• _PROBLEM TO SOLVE_
Answer these questions from the excerpt below about the two checks, each on its own line:
(a) How were the two checks listed on the record?
(b) To which account were the checks not charged, according to the receiver?
(c) Which side's reasoning does the court find better?

• _EXTRACTED TEXT_

What are the proper inferences to be deduced from the evidence as above detailed? The claimant insists that, inasmuch as the two checks in question were listed “L. A. B.” without the addition of “ Admr.” or other sign characterizing them as administrator checks, and therefore not distinguishable upon the record from personal checks of Berge similarly, listed, they must be taken to have been personal checks which could not operate to withdraw funds held by Berge as administrator, and that in law those funds are still in the bank. On the other hand, the receiver contends that the fact that the checks were not charged to the personal account of Berge, supported by the testimony of the bookkeeper, requires the inference that the checks or slips were orders by Berge as administrator, charged to his account as such officer, and the fund thereby was drawn from the bank. We think the Better rea*843soning is with the receiver, and this conclusion is in accordance with ordinary business custom.

• _DATASET SECTION_

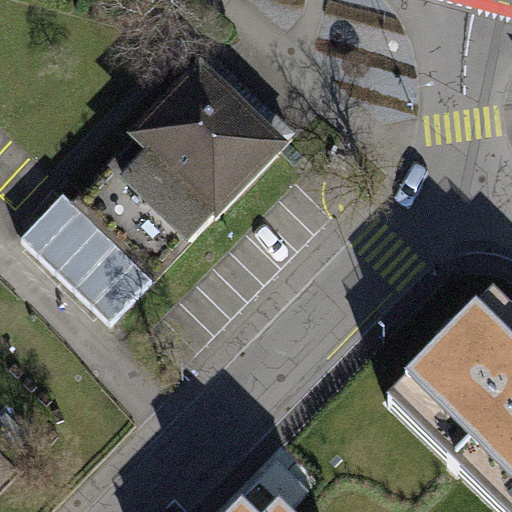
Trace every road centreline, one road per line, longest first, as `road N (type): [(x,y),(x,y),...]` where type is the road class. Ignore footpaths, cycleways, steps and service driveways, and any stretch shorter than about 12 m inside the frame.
road 1 (residential): [(139,511),(467,179)]
road 2 (residential): [(467,179),(462,125),(472,0)]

• _SOLUTION TO THIS EXERCISE_
(a) They were listed "L. A. B." without the addition of "Admr." or any other sign marking them as administrator checks.
(b) They were not charged to Berge's personal account.
(c) The court finds the receiver's reasoning better.